▶ Exercises to complete
a: In the advice text, before what age is it said to be very common for children to see spirits that no one else can see?
b: Reproduce the advice text word for word, starting with "Your niece noticed" and going on through "is a possibility.".

Your niece noticed this boy at a young age, which suggests the presence of a poltergeist, earthbound spirit or familiar spirit from a past life who longs to be near her. Sometimes when a twin dies in utero, the spirit of the twin can visit the surviving twin in childhood. You might want to question her parents to see if this is a possibility.
Before children reach the age of 5 or 6, it is very common for them to see spirits no one else can see and to recall their past lives in vivid detail. Your niece's aversion to priests could have originated from a traumatic past life experience. After a point, these memories diminish, so even if a small child has an invisible playmate they see often, these experiences will tend to fade away as they grow older.
There are a number of ways to determine if this is a paranormal event, and there are actions your niece can take to rid herself of an unwanted spirit if need be. You might encourage her to visit a psychic or even a priest or minister in order to determine the identity of this boy spirit and get more peace and clarity. In other words, it's time to seek spiritual help.
If this little boy is a discarnate spirit, a good psychic will know how to send him towards the light and help him cross over to the other side. If that is not effective, a priest can perform the rites of exorcism to alleviate this haunting.

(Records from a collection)
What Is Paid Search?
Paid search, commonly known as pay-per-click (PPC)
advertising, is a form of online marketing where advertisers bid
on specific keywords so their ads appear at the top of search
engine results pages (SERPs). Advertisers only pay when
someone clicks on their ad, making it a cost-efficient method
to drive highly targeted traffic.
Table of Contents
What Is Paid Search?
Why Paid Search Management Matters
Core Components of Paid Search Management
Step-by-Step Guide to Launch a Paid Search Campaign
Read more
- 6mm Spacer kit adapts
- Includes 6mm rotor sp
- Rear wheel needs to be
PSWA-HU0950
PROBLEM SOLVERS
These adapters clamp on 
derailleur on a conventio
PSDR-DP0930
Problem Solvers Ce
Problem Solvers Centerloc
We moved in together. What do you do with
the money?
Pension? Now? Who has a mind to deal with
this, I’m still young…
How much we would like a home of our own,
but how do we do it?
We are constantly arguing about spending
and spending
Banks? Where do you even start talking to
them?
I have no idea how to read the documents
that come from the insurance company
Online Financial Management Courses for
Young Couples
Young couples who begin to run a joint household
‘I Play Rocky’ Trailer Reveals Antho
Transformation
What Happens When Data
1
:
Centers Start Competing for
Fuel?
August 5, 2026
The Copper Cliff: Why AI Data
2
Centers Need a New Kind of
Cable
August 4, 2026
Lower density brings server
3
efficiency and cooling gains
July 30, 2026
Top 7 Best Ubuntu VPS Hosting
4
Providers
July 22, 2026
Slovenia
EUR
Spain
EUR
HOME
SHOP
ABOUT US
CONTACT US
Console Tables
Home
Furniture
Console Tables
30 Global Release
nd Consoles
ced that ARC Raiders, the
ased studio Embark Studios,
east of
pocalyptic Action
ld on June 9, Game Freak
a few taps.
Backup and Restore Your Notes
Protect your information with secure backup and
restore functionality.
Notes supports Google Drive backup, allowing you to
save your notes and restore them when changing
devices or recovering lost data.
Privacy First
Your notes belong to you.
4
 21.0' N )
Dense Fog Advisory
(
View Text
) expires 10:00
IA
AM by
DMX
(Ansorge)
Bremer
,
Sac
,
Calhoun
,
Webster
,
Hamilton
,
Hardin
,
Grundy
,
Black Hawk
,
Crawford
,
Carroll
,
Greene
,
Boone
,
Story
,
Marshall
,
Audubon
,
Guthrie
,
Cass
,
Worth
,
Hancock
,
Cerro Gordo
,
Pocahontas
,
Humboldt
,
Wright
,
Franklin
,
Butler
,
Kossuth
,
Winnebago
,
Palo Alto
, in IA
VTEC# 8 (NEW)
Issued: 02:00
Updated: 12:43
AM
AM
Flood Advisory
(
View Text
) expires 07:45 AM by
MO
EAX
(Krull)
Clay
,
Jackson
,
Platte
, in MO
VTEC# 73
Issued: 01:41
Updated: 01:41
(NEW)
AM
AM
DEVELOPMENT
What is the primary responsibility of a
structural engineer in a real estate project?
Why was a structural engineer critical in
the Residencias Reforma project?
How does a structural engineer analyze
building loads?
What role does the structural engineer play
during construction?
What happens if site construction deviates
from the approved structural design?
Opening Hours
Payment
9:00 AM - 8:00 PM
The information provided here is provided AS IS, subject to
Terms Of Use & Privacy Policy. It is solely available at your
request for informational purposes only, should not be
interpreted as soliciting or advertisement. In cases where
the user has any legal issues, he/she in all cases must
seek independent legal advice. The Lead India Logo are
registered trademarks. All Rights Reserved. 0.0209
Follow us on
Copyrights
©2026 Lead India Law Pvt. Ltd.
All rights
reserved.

▶ Responses to the tasks
a: Before the age of 5 or 6.

b:
Your niece noticed this boy at a young age, which suggests the presence of a poltergeist, earthbound spirit or familiar spirit from a past life who longs to be near her. Sometimes when a twin dies in utero, the spirit of the twin can visit the surviving twin in childhood. You might want to question her parents to see if this is a possibility.